The presented results here must be interpreted taking into account the included study population and the proportion of minor and major resections performed. Over the years, we have followed a more liberal operative strategy with radical resections, even in older and comorbid patients, which might be an explanation of the overall higher mortality rate in the entire cohort compared to other reports. Noteworthy, we have observed a decline in the 90-day mortality rate from 19.69% to 7.8% since 2016. The same observation of improved outcome data was also reported by other studies [10, 62]. This trend in our cohort is largely attributed to careful patient selection for surgery, continuous technical modifications with less aggressive parenchyma resection, introduction of hepatobiliary scintigraphy, multidisciplinary approaches, and adjustment of modifiable pre-operative parameters. In fact, the rate of major hepatectomies in our department has fallen by almost 20% since 2016.

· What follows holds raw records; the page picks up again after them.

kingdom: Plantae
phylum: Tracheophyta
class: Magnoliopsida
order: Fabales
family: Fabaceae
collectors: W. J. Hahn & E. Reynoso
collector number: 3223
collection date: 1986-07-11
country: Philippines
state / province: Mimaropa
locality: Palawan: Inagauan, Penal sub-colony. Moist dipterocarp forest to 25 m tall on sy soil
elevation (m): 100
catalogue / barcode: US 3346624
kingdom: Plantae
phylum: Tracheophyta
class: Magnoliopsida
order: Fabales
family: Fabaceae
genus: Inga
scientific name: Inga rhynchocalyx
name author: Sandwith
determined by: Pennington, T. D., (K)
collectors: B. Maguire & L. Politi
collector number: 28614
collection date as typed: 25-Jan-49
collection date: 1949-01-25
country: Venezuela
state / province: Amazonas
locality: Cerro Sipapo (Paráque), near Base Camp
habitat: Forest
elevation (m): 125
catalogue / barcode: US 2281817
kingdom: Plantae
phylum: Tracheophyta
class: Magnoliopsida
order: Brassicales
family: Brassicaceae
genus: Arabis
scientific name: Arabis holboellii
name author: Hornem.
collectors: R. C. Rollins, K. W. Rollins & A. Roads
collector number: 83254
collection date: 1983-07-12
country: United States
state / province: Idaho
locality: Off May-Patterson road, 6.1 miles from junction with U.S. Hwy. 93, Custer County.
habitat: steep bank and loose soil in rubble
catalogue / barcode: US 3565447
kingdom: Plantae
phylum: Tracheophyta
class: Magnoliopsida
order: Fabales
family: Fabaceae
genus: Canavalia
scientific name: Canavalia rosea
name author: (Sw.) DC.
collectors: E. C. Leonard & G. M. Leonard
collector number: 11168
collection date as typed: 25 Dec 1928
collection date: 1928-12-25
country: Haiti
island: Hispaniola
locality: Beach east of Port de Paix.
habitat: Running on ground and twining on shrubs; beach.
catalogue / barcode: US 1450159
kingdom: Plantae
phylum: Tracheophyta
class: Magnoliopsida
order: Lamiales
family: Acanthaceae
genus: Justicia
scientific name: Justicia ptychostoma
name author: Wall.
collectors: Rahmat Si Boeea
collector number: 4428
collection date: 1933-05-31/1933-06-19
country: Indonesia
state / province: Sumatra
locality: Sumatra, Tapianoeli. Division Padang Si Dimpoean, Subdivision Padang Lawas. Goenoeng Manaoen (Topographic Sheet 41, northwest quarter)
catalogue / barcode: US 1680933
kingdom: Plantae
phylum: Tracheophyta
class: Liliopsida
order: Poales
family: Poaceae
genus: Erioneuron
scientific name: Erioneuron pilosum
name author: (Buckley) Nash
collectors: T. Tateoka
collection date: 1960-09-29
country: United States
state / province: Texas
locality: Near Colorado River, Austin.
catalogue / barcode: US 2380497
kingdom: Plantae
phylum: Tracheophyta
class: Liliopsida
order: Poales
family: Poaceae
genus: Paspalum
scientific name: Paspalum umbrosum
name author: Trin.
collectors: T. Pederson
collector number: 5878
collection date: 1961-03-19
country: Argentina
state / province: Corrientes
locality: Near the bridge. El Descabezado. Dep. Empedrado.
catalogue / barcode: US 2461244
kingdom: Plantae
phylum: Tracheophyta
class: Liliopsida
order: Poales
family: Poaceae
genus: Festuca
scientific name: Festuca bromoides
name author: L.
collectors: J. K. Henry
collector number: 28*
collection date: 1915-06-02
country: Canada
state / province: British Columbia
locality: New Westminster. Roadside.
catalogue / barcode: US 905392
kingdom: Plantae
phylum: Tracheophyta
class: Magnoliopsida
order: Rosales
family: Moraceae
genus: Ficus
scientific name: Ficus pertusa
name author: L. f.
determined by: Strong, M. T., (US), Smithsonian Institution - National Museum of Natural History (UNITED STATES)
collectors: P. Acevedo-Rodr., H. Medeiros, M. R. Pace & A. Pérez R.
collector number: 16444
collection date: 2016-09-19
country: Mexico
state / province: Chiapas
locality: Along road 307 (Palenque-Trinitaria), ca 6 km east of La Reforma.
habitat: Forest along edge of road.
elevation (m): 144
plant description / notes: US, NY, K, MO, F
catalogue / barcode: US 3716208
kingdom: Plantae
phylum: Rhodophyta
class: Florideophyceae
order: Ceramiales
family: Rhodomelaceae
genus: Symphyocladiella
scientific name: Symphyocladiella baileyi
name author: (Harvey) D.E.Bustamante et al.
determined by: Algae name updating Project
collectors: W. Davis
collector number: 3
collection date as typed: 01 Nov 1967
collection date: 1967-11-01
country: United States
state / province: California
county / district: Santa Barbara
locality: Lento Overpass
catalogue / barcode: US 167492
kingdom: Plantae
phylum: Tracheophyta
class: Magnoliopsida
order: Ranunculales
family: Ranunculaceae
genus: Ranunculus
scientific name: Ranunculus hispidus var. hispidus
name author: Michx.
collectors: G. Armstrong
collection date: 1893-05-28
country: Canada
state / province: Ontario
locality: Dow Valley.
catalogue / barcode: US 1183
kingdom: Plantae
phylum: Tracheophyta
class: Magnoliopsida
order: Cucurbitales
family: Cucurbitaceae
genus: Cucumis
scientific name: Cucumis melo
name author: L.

Our study has some important shortcomings with regard to its retrospective study design and the relatively small sample size. All data and results were derived from a single-western institution over an almost 20-years study period and are potentially not applicable to Asian cohorts with lower operative mortality rates. Additionally, technical refinements and changes in perioperative management and practice, which were not considered in our analysis, may have influenced the patient outcome after HR. Potential selection bias due to personal preferences and institutional guidelines, as well as missing value bias can further reduce the validity of the presented results. Furthermore, evolving non-surgical treatment modalities are not adequately addressed in this study setting. Finally, our data and results must be interpreted in the context of a natural evolution and improved learning curve in hepatic surgery from a European institution. Therefore, they could be an orientation and aid for comparable Western centers to adapt their surgical treatment strategy accordingly.

Conclusion

Advanced patient age, pre-existing chronic renal insufficiency, Child–Pugh Score, extended hepatic resection, and vascular tumor involvement were identified as significant predictive factors of 90-day mortality following elective HR in HCC. Hence, proper patient selection and adjustment of modifiable pre-and intraoperative parameters could reduce the 90-day mortality rate as a surrogate marker of surgical quality and safety. Larger scaled and multi-institutional studies with comparable patient cohorts are needed to further validate the presented results.